What you have to do:
Turn the lines below into a numbered list, skipping blank lines and any line that holds only a picture.

Material provided:
.....

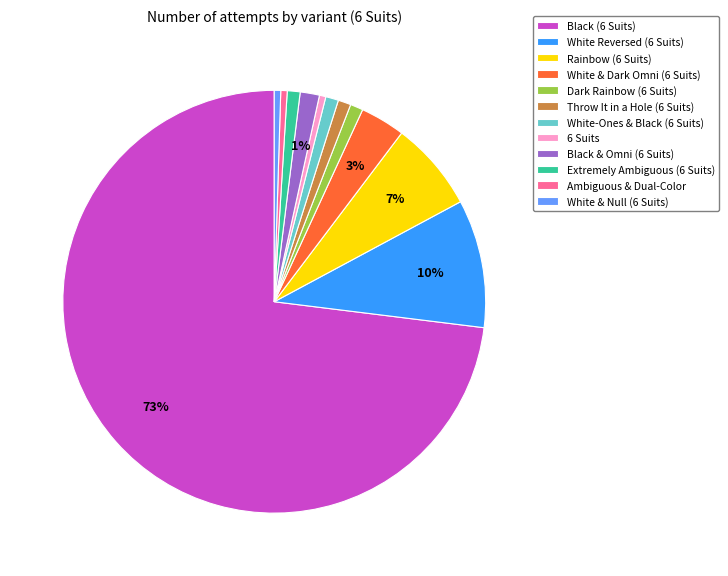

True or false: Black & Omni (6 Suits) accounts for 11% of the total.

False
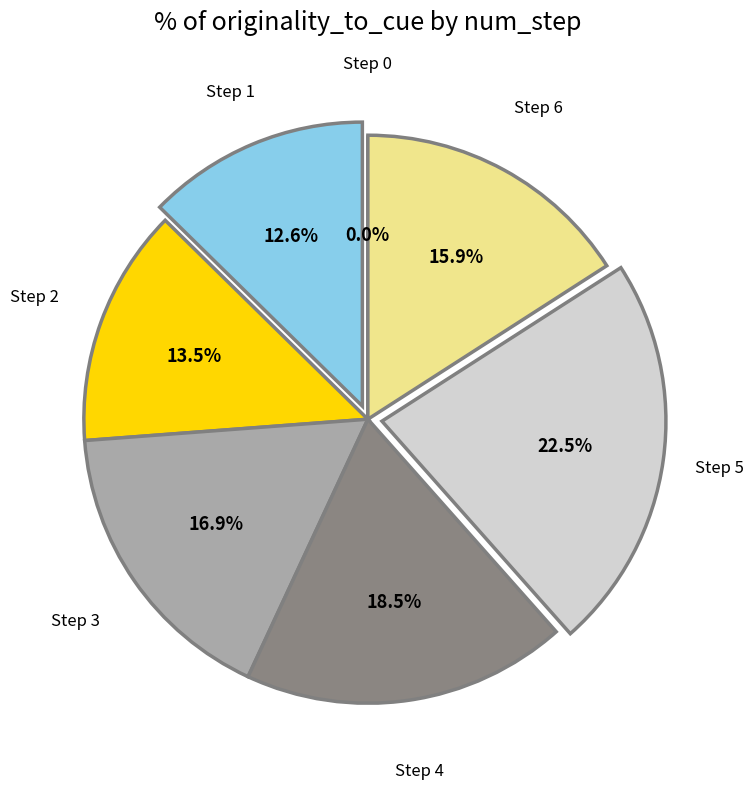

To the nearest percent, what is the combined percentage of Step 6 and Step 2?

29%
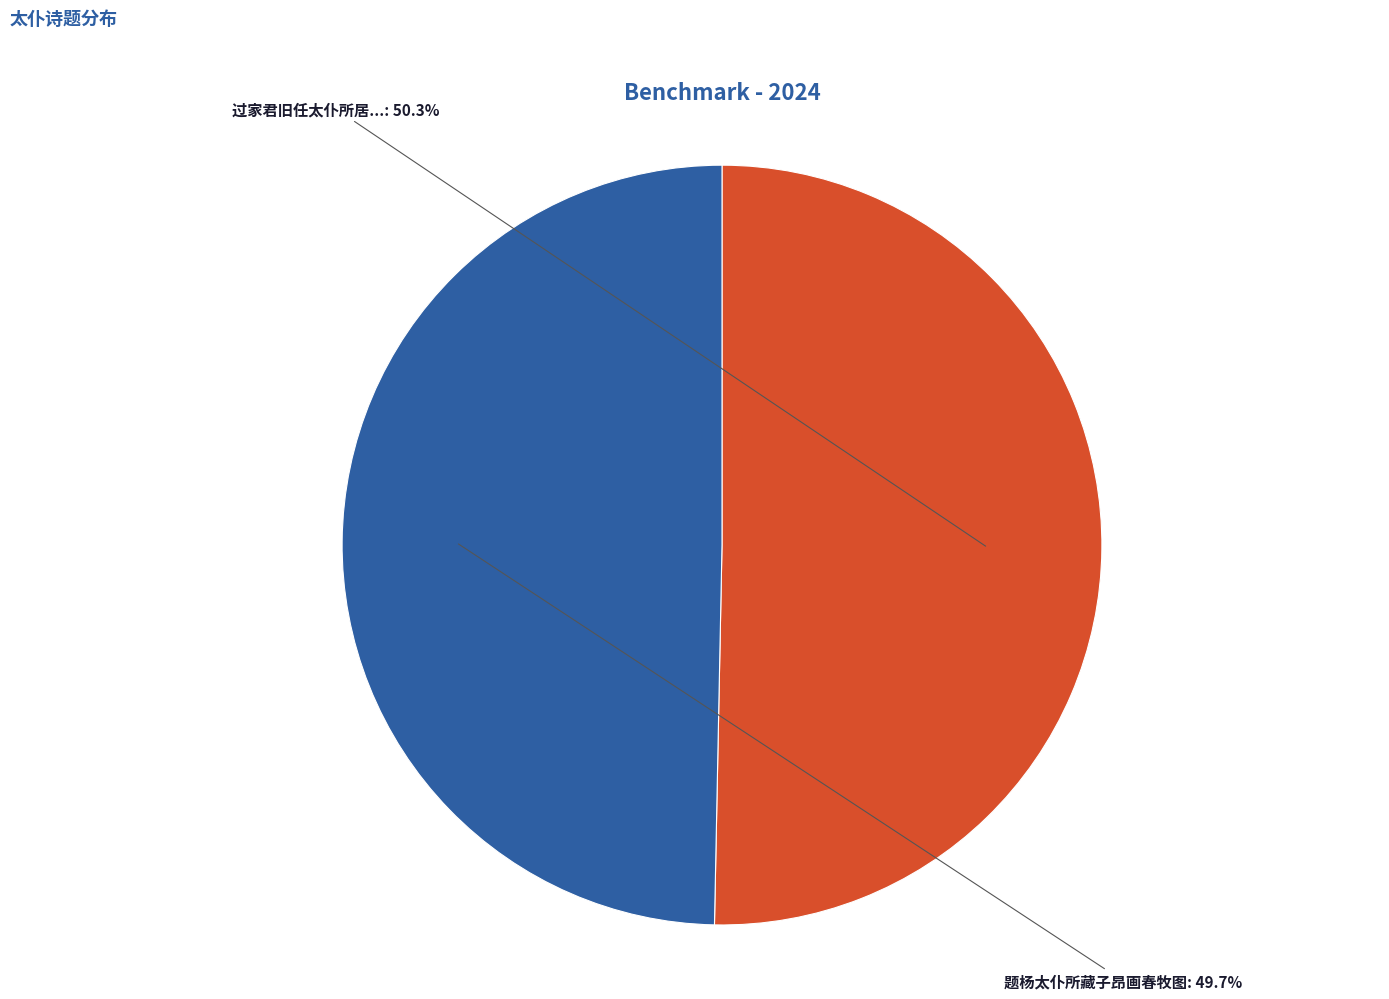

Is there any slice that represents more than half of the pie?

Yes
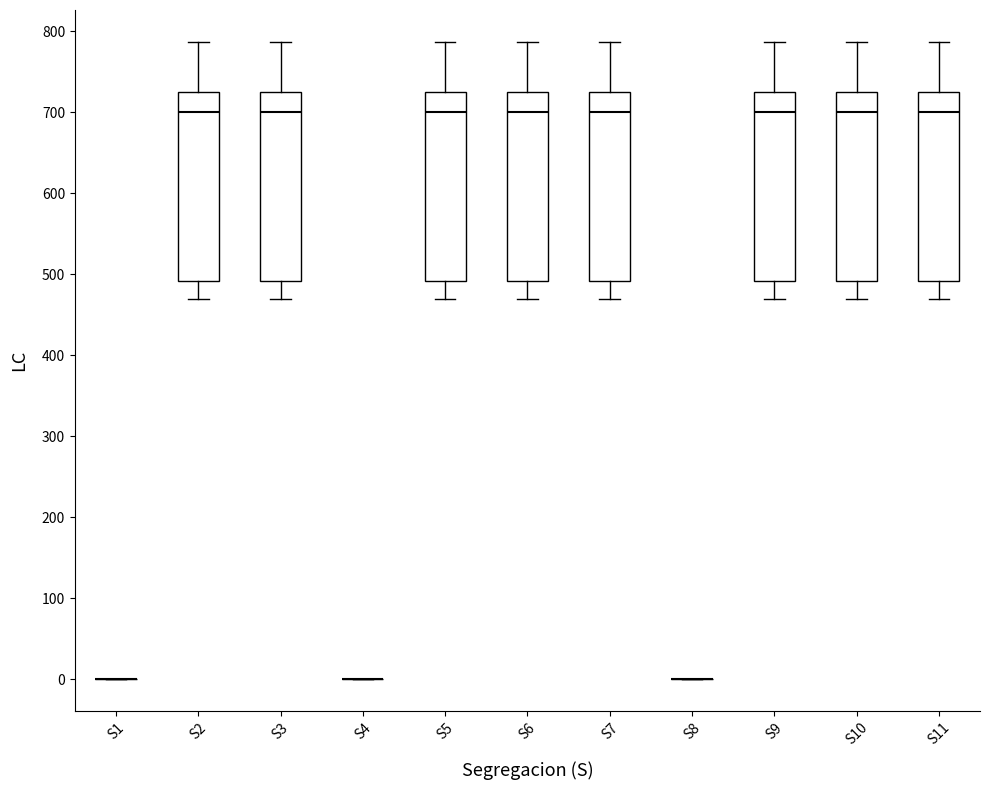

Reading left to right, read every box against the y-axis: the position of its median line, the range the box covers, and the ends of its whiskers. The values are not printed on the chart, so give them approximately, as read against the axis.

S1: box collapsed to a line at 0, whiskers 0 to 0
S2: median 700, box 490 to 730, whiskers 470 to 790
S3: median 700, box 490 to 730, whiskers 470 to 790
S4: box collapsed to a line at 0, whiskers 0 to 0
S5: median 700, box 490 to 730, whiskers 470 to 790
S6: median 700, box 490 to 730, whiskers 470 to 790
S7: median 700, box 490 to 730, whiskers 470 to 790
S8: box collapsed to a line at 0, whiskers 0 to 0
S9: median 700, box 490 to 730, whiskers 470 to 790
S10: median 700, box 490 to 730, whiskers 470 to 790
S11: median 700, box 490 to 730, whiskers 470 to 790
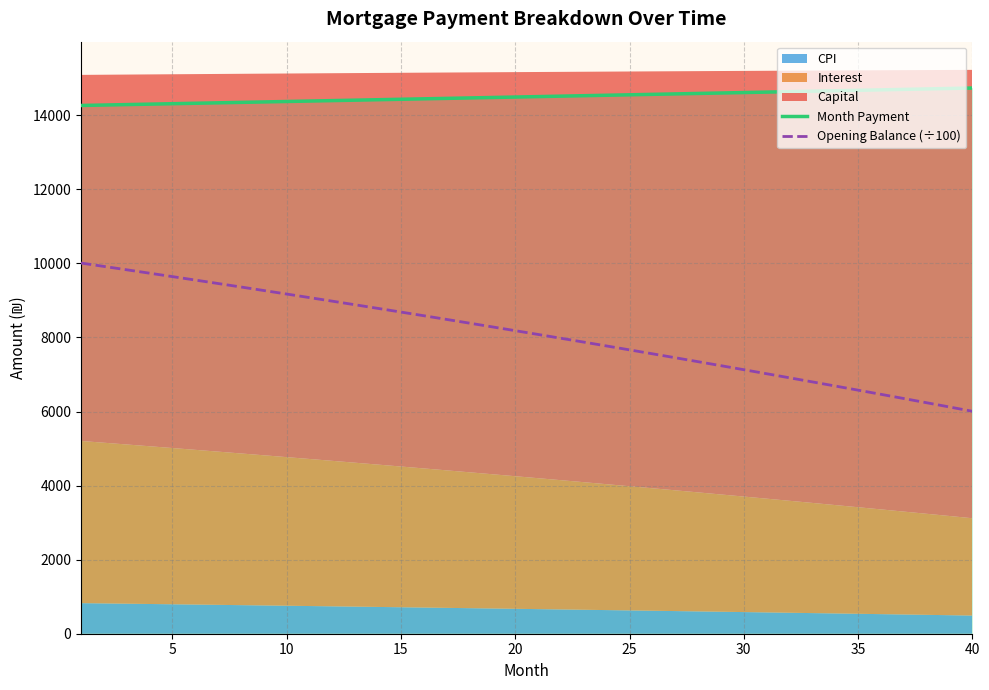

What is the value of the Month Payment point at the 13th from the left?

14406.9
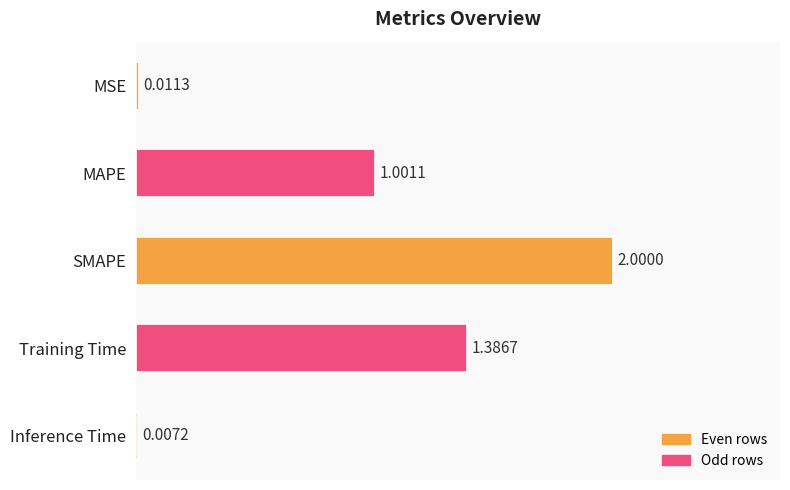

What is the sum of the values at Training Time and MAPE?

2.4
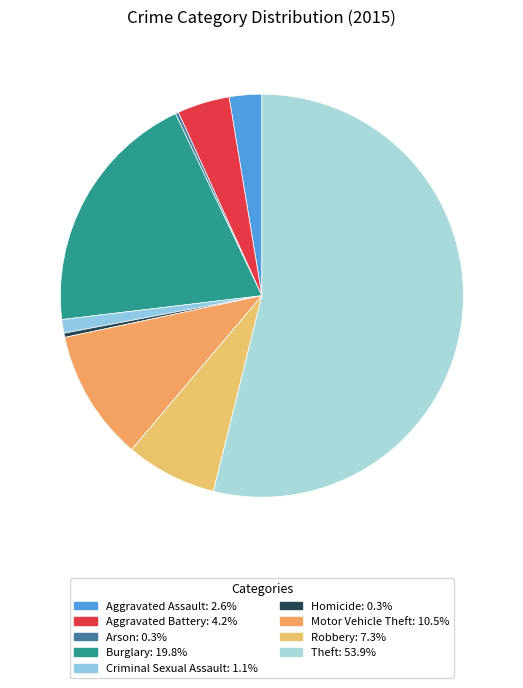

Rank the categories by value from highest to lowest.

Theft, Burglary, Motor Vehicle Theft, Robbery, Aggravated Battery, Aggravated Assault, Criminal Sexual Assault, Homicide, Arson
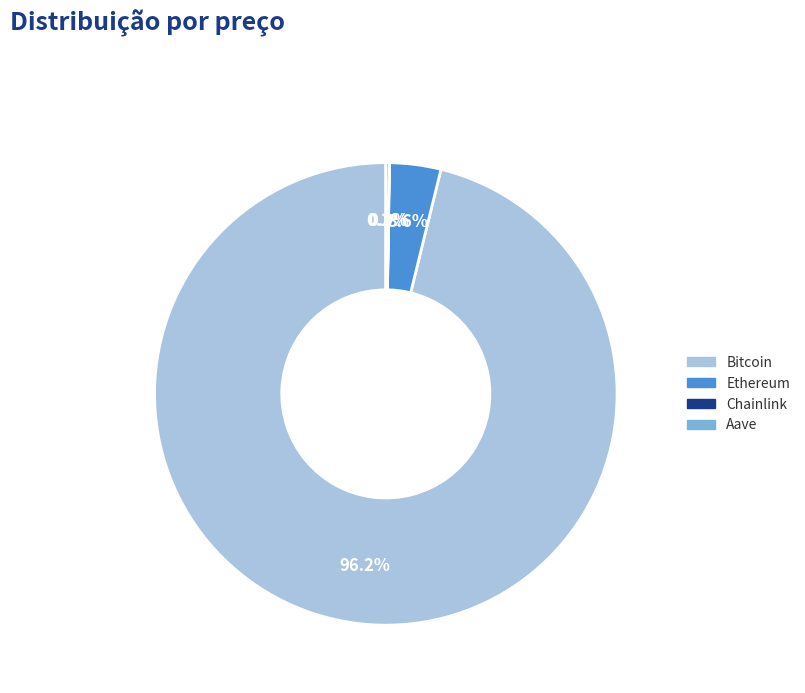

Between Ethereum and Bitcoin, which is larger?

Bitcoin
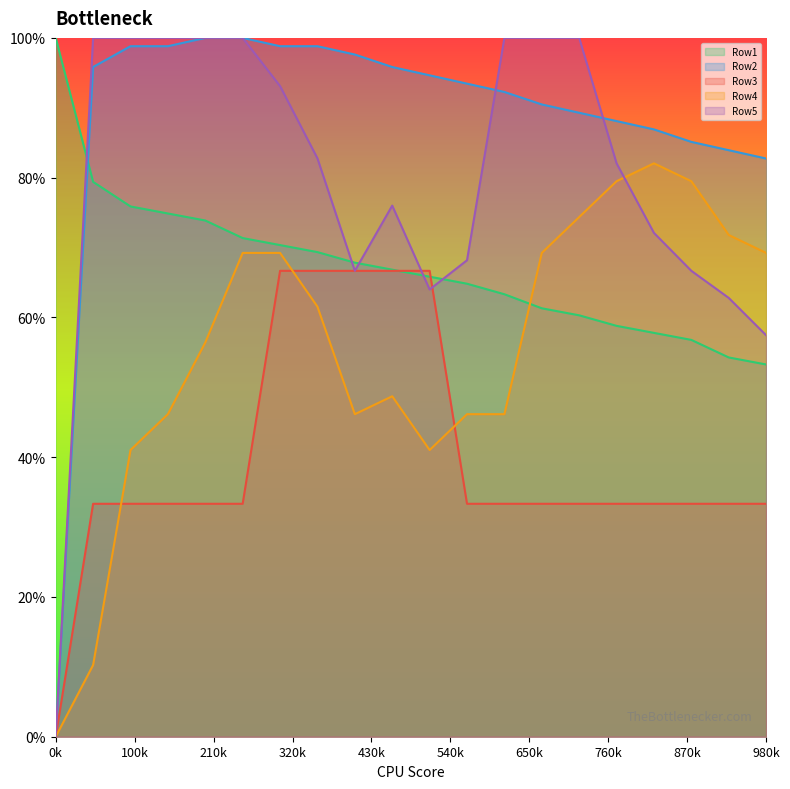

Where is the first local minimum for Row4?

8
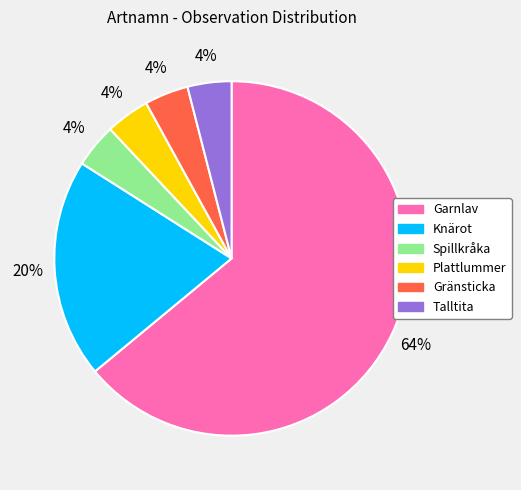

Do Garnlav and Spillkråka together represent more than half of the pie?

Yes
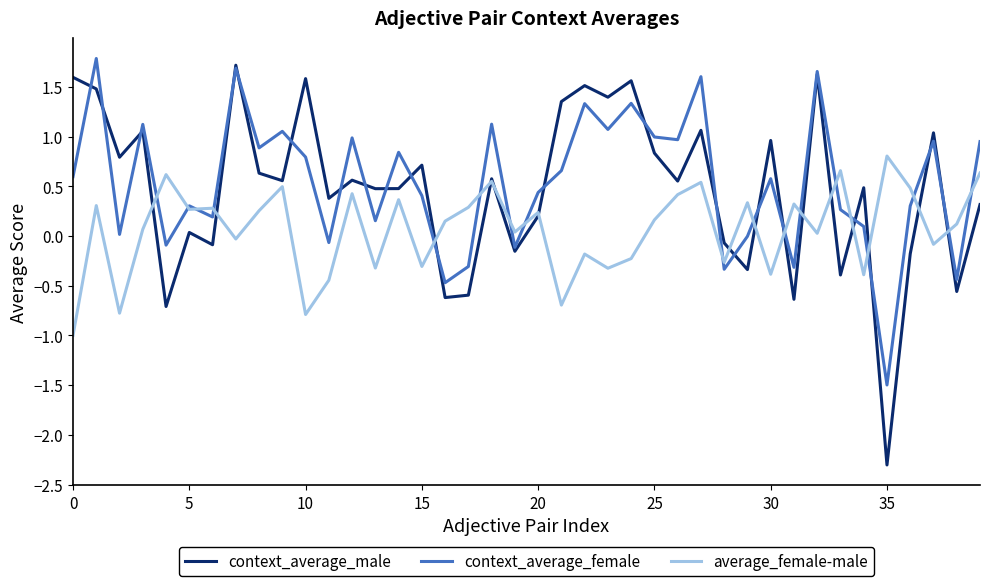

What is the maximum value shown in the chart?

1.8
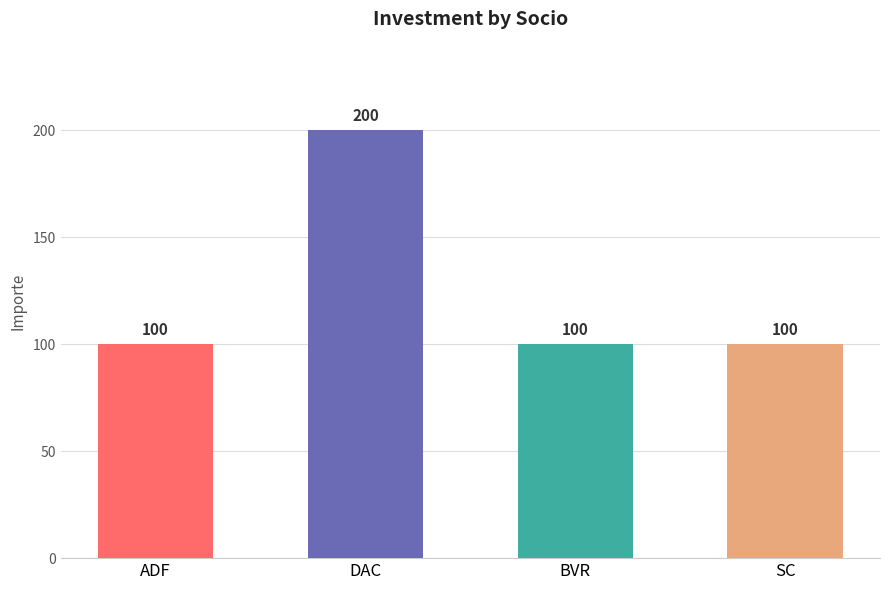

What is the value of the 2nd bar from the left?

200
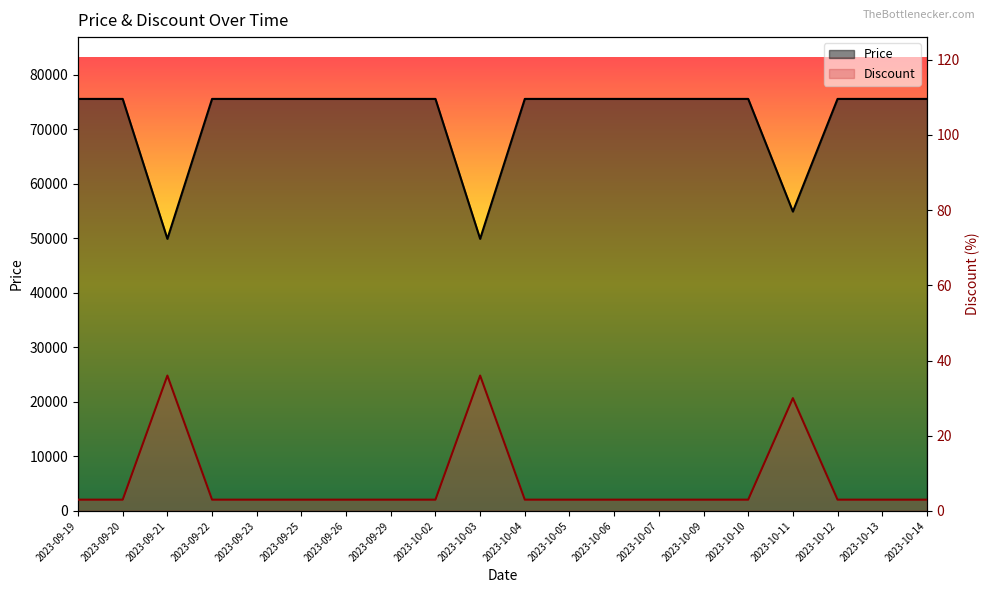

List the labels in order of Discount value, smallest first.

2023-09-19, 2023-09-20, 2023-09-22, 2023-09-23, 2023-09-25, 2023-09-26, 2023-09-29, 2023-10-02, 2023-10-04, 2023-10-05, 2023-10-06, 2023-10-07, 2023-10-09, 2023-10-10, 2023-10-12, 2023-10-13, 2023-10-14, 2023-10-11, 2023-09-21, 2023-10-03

.....

Finished task:
1. True or false: Black & Omni (6 Suits) accounts for 11% of the total.
2. False
3. To the nearest percent, what is the combined percentage of Step 6 and Step 2?
4. 29%
5. Is there any slice that represents more than half of the pie?
6. Yes
7. Reading left to right, read every box against the y-axis: the position of its median line, the range the box covers, and the ends of its whiskers. The values are not printed on the chart, so give them approximately, as read against the axis.
8. S1: box collapsed to a line at 0, whiskers 0 to 0
9. S2: median 700, box 490 to 730, whiskers 470 to 790
10. S3: median 700, box 490 to 730, whiskers 470 to 790
11. S4: box collapsed to a line at 0, whiskers 0 to 0
12. S5: median 700, box 490 to 730, whiskers 470 to 790
13. S6: median 700, box 490 to 730, whiskers 470 to 790
14. S7: median 700, box 490 to 730, whiskers 470 to 790
15. S8: box collapsed to a line at 0, whiskers 0 to 0
16. S9: median 700, box 490 to 730, whiskers 470 to 790
17. S10: median 700, box 490 to 730, whiskers 470 to 790
18. S11: median 700, box 490 to 730, whiskers 470 to 790
19. What is the value of the Month Payment point at the 13th from the left?
20. 14406.9
21. What is the sum of the values at Training Time and MAPE?
22. 2.4
23. Rank the categories by value from highest to lowest.
24. Theft, Burglary, Motor Vehicle Theft, Robbery, Aggravated Battery, Aggravated Assault, Criminal Sexual Assault, Homicide, Arson
25. Between Ethereum and Bitcoin, which is larger?
26. Bitcoin
27. Where is the first local minimum for Row4?
28. 8
29. Do Garnlav and Spillkråka together represent more than half of the pie?
30. Yes
31. What is the maximum value shown in the chart?
32. 1.8
33. What is the value of the 2nd bar from the left?
34. 200
35. List the labels in order of Discount value, smallest first.
36. 2023-09-19, 2023-09-20, 2023-09-22, 2023-09-23, 2023-09-25, 2023-09-26, 2023-09-29, 2023-10-02, 2023-10-04, 2023-10-05, 2023-10-06, 2023-10-07, 2023-10-09, 2023-10-10, 2023-10-12, 2023-10-13, 2023-10-14, 2023-10-11, 2023-09-21, 2023-10-03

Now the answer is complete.